La rivière des Caïmans vient du Sakaramy, près du lac Moëri. Sa vallée limite à l'ouest le plateau d'Antsirane. Un de ses affluents de droite, l'Analandriana a été capté et alimente en eau la ville d'Antsirane. Ces trois rivières se jettent dans le cul de sac Gallois.

Versant Est:

La Bessokre, dont les sources sont situées dans la forêt d'Ambre, est une belle rivière d'un débit régulier et assez abondant. La Bessokre se jette dans le fond de la baie de Rigny.
La Tsararena se perd dans la baie d'Amboulbouze ; elle prend naissance dans la forêt d'Ambre. La Tsararena reçoit de nombreux affluents.
Le Rodo prend sa source dans la partie sud de la montagne d'Ambre.
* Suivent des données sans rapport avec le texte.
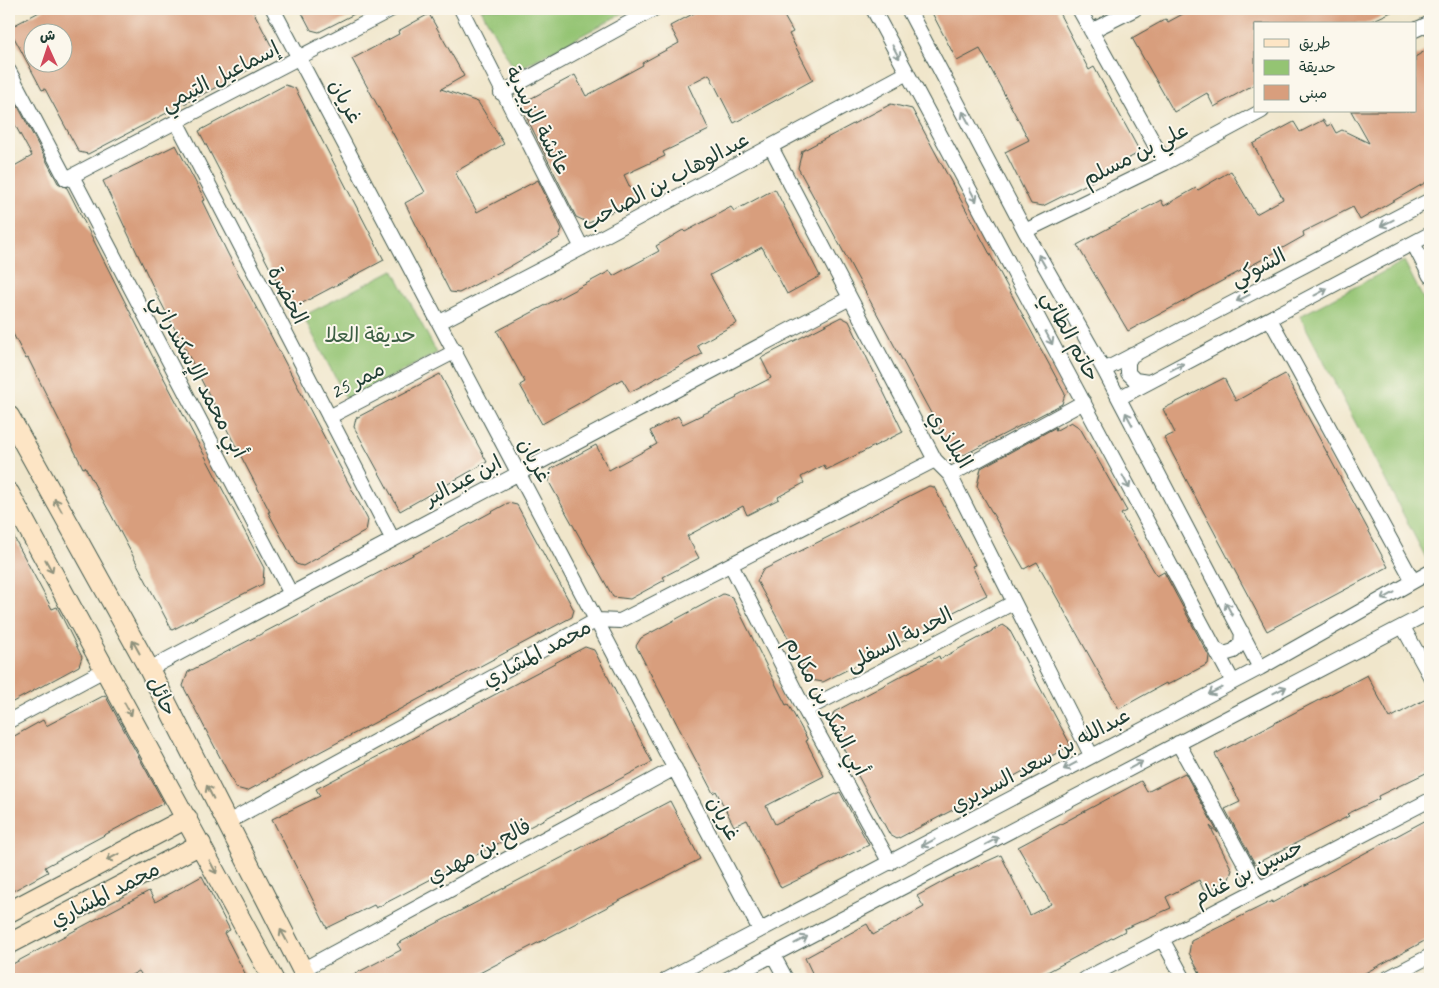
<svg xmlns="http://www.w3.org/2000/svg" width="1439" height="988" font-family="Caveat,'Playpen Sans Arabic',sans-serif">
<style>
.green{fill:#94c473;stroke:#5a8054}
.building{fill:#d89e7d;fill-rule:evenodd}
.lines{fill:none;stroke-linecap:round;stroke-linejoin:round}
.street-casing{stroke:#3e564b;stroke-width:16}
.secondary-casing{stroke:#3e564b;stroke-width:22}
.street{stroke:#fff;stroke-width:14}
.secondary{stroke:#fde5c5;stroke-width:20}
.oneway{stroke:#8f9e9a}
.oneway2{stroke:#8e917c}
.labels{text-anchor:middle;dominant-baseline:central;stroke-width:4;stroke-linejoin:round;paint-order:stroke}
.street-label{font-size:21px;fill:#1f3d34;stroke:#fbf7ec}
.park-label{font-size:21px;fill:#3c5f44;stroke:#fbf7ec}
</style>
<rect width="100%" height="100%" fill="#fbf7ec"/>
<filter id="ink" filterUnits="userSpaceOnUse"><feTurbulence type="fractalNoise" baseFrequency=".02" numOctaves="2"/><feDisplacementMap in="SourceGraphic" scale="10" xChannelSelector="R" yChannelSelector="G"/><feConvolveMatrix kernelMatrix="1 2 1 2 8 2 1 2 1" color-interpolation-filters="sRGB"/></filter>
<filter id="wash" filterUnits="userSpaceOnUse"><feTurbulence type="fractalNoise" baseFrequency=".0096" numOctaves="4" result="noise"/><feDisplacementMap in="SourceGraphic" scale="20" xChannelSelector="R" yChannelSelector="G"/><feGaussianBlur stdDeviation="1.12" result="paint"/><feColorMatrix in="noise" values="0 0 0 0 0 0 0 0 0 0 0 0 0 0 0 0 0 1.4 0 .05"/><feComposite in="paint" operator="in"/></filter>
<g filter="url(#wash)">
<rect width="100%" height="100%" fill="#f0e6cb"/>
<path class="green" d="M481,9H631L515,71Z
M1404,261L1430,312V559L1427,560L1300,316Z
M393,270L437,353L347,400L303,316Z"/>
<g id="blocks">
<path class="building" d="M45,9H252L273,49L271,57L234,78L88,154L79,152L45,89L42,90L9,28ZM32,32H62V62H32Z
M300,9H364L319,32L311,30Z
M702,9H780L793,32L789,34L813,80L734,123L709,74L688,85L709,130L663,152L665,156L624,175L636,200L589,223L576,217L522,108L526,101L575,75L586,96L643,65L642,63L679,43L670,26Z
M930,9H1057L1089,70L1094,67L1140,152L1094,178L1095,180L1043,206L1031,204L1005,152L1029,140L980,49L957,61Z
M1192,9H1398L1365,24H1255V84L1214,107L1207,93L1174,112L1132,38L1166,19L1168,22Z
M429,14L464,76L441,89L478,102L504,144L455,172L477,212L538,180L562,229L559,238L509,267L459,293L450,292L405,203L425,192L352,59L399,34L398,31Z
M1430,48V180L1360,220L1353,207L1303,232L1304,236L1265,258L1128,331L1077,245L1161,200L1164,206L1196,188L1198,190L1231,171L1256,214L1283,199L1253,144L1294,122L1300,132L1323,120L1327,126L1331,124L1336,133L1342,130L1369,143L1351,111H1415V57Z
M285,85L295,88L384,260L291,309L199,131Z
M9,89L58,183L67,188L158,367L264,568L263,584L172,630L115,522L85,467L83,468L28,358L26,359L9,326V169L32,156L9,114Z
M891,104L912,109L1065,394L1062,404L964,455L952,452L798,168L802,151Z
M176,145L205,200L202,201L228,254L368,520L366,531L303,566L296,564L268,512H270L156,293L103,181Z
M775,189L820,276L787,294L762,247L710,275L737,323L697,345L702,354L630,392L622,379L542,424L520,385L525,382L497,331L610,271L613,276L659,251L656,246L683,230L685,232L731,207L734,211Z
M841,317L849,321L903,432L826,470L824,465L801,477L804,483L778,497L779,499L747,515L743,506L687,536L699,558L663,577L665,580L630,599L613,597L549,482L551,469L596,445L609,470L657,444L650,431L678,416L683,424L737,398L736,396L771,378L761,358Z
M440,374L487,462L400,511L354,427L356,418Z
M1285,374L1388,567L1267,631L1164,438L1175,433L1163,409L1224,378L1236,401Z
M1071,422L1080,428L1127,511L1121,514L1157,576L1164,572L1209,656L1208,664L1167,685L1166,683L1119,709L1037,562L1024,569L977,486L981,468L1056,427L1055,431Z
M929,486L934,487L975,565L972,566L987,595L942,618L943,621L823,682L811,680L757,581L763,570Z
M508,503L517,505L574,610L572,617L247,791L236,788L183,686L188,672L409,557Z
M9,528L52,609L57,607L82,657L79,666L9,704Z
M723,594L732,597L786,705L788,704L808,740L806,741L824,776L766,806L775,824L840,792L869,845L781,888L747,820L734,826L716,791L713,793L636,646L641,638Z
M1003,625L1009,629L1070,744L1068,747L992,788L993,789L897,839L890,835L830,724L834,712L939,656L940,659Z
M585,647L594,650L652,762L401,895L376,908L374,905L327,928L272,819L320,796L316,789Z
M1367,675L1390,718L1430,697V771L1378,796L1379,799L1347,814L1349,816L1255,864L1225,809L1240,802L1215,754Z
M105,695L164,803L45,867L48,872L9,893V739L43,720L46,726Z
M1185,773L1218,833L1210,826L1232,870L1228,882L1204,891L1199,880L1166,897L1171,908L1124,929L1125,931L1034,979H815L805,958L867,924L873,935L924,907L917,896L948,879L1001,855L1030,915L1051,904L1018,847L1141,781L1147,792Z
M670,801L700,859L468,979H345L401,950L397,944Z
M1430,818V938L1354,979H1203L1189,953L1191,941L1272,901V903Z
M202,876L230,930L224,933L248,979H144L139,971L124,979H9V966L55,941L149,891L155,902Z"/>
</g>
</g>
<g filter="url(#ink)">
<use href="#blocks" fill-opacity="0" stroke="#3e564b" stroke-width="1"/>
<g class="lines">
<g class="street-casing">
<path id="street" d="M273,9L760,930
M461,9L582,248
M873,9L1233,682
M908,9L1025,231L1104,370L1260,668
M1079,9L1165,163
M1415,30L1430,23
M1091,31L1135,9
M9,71L66,179L392,9
M501,93L654,9
M176,121L393,540
M771,147L935,460L950,475L1091,755
M72,176L291,594
M1025,231L1165,163L1262,111
M1413,243L1430,276
M1270,319L1413,581
M440,322L582,248L907,73
M1132,355L1128,362V373L1135,380L1148,382
M1104,370L1430,200
M1119,398L1430,234
M329,417L456,351
M950,475L1084,402
M731,565L805,710L890,863
M1403,627L1430,676
M1217,650L1224,654L1234,651L1241,643L1242,632
M149,669L850,298
M805,710L1013,603
M9,721L106,669
M1178,743L1259,889
M226,823L597,620L620,621L935,460
M1162,939L1184,979
M773,955L786,979
M302,970L675,768
M667,979L1260,668L1430,572
M727,979L1430,612
M1085,979L1430,800
M1386,979L1430,956"/>
</g>
<g class="secondary-casing">
<path id="secondary" d="M9,416L149,669L307,979
M9,493L273,979
M9,912L187,818
M9,944L201,844"/>
</g>
<use href="#street" class="street"/>
<use href="#secondary" class="secondary"/>
</g>
<defs><path id="oneway-shaft" d="M-6 0H5M1.5-3L5.5 0L1.5 3" fill="none" stroke-width="1.6" stroke-linecap="round" stroke-linejoin="round" transform="scale(1.25)"/></defs>
<g class="oneway">
<use href="#oneway-shaft" transform="translate(896 52) rotate(62)"/>
<use href="#oneway-shaft" transform="translate(966 118) rotate(-118)"/>
<use href="#oneway-shaft" transform="translate(973 195) rotate(62)"/>
<use href="#oneway-shaft" transform="translate(1387 223) rotate(153)"/>
<use href="#oneway-shaft" transform="translate(1042 261) rotate(-120)"/>
<use href="#oneway-shaft" transform="translate(1321 292) rotate(-28)"/>
<use href="#oneway-shaft" transform="translate(1243 298) rotate(153)"/>
<use href="#oneway-shaft" transform="translate(1049 338) rotate(62)"/>
<use href="#oneway-shaft" transform="translate(1177 367) rotate(-28)"/>
<use href="#oneway-shaft" transform="translate(1129 419) rotate(-118)"/>
<use href="#oneway-shaft" transform="translate(1126 482) rotate(62)"/>
<use href="#oneway-shaft" transform="translate(1388 596) rotate(151)"/>
<use href="#oneway-shaft" transform="translate(1229 609) rotate(-118)"/>
<use href="#oneway-shaft" transform="translate(1280 690) rotate(-27)"/>
<use href="#oneway-shaft" transform="translate(1215 691) rotate(153)"/>
<use href="#oneway-shaft" transform="translate(1136 765) rotate(-28)"/>
<use href="#oneway-shaft" transform="translate(1070 766) rotate(152)"/>
<use href="#oneway-shaft" transform="translate(992 841) rotate(-28)"/>
<use href="#oneway-shaft" transform="translate(928 843) rotate(152)"/>
<use href="#oneway-shaft" transform="translate(801 940) rotate(-28)"/>
</g>
<g class="oneway2">
<use href="#oneway-shaft" transform="translate(58 505) rotate(-119)"/>
<use href="#oneway-shaft" transform="translate(49 566) rotate(61)"/>
<use href="#oneway-shaft" transform="translate(136 647) rotate(-119)"/>
<use href="#oneway-shaft" transform="translate(128 709) rotate(61)"/>
<use href="#oneway-shaft" transform="translate(210 792) rotate(-117)"/>
<use href="#oneway-shaft" transform="translate(113 857) rotate(152)"/>
<use href="#oneway-shaft" transform="translate(213 867) rotate(62)"/>
<use href="#oneway-shaft" transform="translate(284 936) rotate(-119)"/>
</g>
</g>
<g class="labels">
<g class="street-label">
<text transform="translate(220 76) rotate(-27)">إسماعيل التيمي</text>
<text transform="translate(346 101) rotate(62)">غريان</text>
<text transform="translate(538 120) rotate(63)">عائشة الزبيدية</text>
<text transform="translate(1135 154) rotate(-27)">علي بن مسلم</text>
<text transform="translate(665 181) rotate(-28)">عبدالوهاب بن الصاحب</text>
<text transform="translate(1258 267) rotate(-27)">الشوكي</text>
<text transform="translate(288 295) rotate(63)">الخضرة</text>
<text transform="translate(1071 336) rotate(62)">حاتم الطائي</text>
<text transform="translate(199 376) rotate(62)">أبي محمد الإسكندراني</text>
<text transform="translate(357 380) rotate(-27)">ممر 25</text>
<text transform="translate(950 439) rotate(58)">البلاذري</text>
<text transform="translate(535 460) rotate(62)">غريان</text>
<text transform="translate(463 480) rotate(-28)">ابن عبدالبر</text>
<text transform="translate(899 639) rotate(-27)">الحدبة السفلى</text>
<text transform="translate(537 653) rotate(-28)">محمد المشاري</text>
<text transform="translate(162 696) rotate(63)">حائل</text>
<text transform="translate(827 706) rotate(62)">أبي الشكر بن مكارم</text>
<text transform="translate(1040 760) rotate(-28)">عبدالله بن سعد السديري</text>
<text transform="translate(724 818) rotate(62)">غريان</text>
<text transform="translate(479 851) rotate(-28)">فالح بن مهدي</text>
<text transform="translate(1248 872) rotate(-27)">حسين بن غنام</text>
<text transform="translate(105 894) rotate(-27)">محمد المشاري</text>
</g>
<g class="park-label">
<text x="370" y="335">حديقة العلا</text>
</g>
</g>
<rect width="1439" height="988" fill="none" stroke="#fbf7ec" stroke-width="30"/>
<rect x="1254" y="22" width="162" height="90" fill="#fbf7ec" stroke="#a3ada2"/>
<rect x="1264" y="39" width="25" height="8" fill="#fde5c5" stroke="#a3ada2"/>
<text x="1299" y="48" font-size="15" fill="#1f3d34">طريق</text>
<rect x="1264" y="60" width="25" height="15" fill="#94c473" stroke="#a3ada2"/>
<text x="1299" y="72" font-size="15" fill="#1f3d34">حديقة</text>
<rect x="1264" y="85" width="25" height="15" fill="#d89e7d" stroke="#a3ada2"/>
<text x="1299" y="98" font-size="15" fill="#1f3d34">مبنى</text>
<g transform="translate(48 48) rotate(357)"><circle r="24" fill="#fbf7ec" stroke="#a3ada2"/>
<path d="M0-4L9 19L0 12L-9 19Z" fill="#d1495b"/>
<text y="-8" font-size="14" font-weight="bold" text-anchor="middle" fill="#1f3d34">ش</text>
</g>
</svg>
C'est une belle rivière qui, près de son embouchure, au bac d'Irodo, a cent mètres de largeur.

Versant Ouest

L'Ambararate, l'Angokely, la Manangara descendent de la montagne d'Ambre et se jettent dans le canal de Mozambique.
Les sources existant à Cap Diego et à Antsirane s'étant révélées rapidement insuffisantes en raison de l'afflux de population, de nombreuses études furent faites sur la possibilité d'amener en ville les eaux de la montagne d'Ambre. Les premiers captages se firent sur l'Analandriana, affluent de la Rivière des Caïmans, puis, en raison de l'insuffisance de l'alimentation en eau, il fut envisagé, en 1901, de capter les eaux de la Rivière des Caïmans. A la même époque, un avant-projet de canal d'irrigation du plateau de Sakaramy fut établi à partir d'un barrage établi sur une des branches du Sakaramy. Mais l'alimentation en eau de Diégo resta toujours le problème des municipalités successives.
Nous avons parlé, dans un article précédent, du problème récurrent de l'alimentation en eau de la ville de Diego Suarez.
La Montagne d'Ambre demeure le château d'eau de Diégo. Maintenant, comme autrefois, la montagne d'Ambre est seule capable d'abreuver Diégo, du moins tant que seront protégées les conditions qui lui permettent d'alimenter ses sources et ses cascades!
La montagne d'Ambre n'a pas assouvi tous les rêves qu'elle avait engendré : dans les premières années de la colonisation, elle n'a pas fourni les bois précieux que certains rêvaient d'exploiter, ni les richesses minérales que l'on pouvait escompter mais elle a été —et elle est toujours— une condition essentielle de l'existence de la ville de Diego Suarez.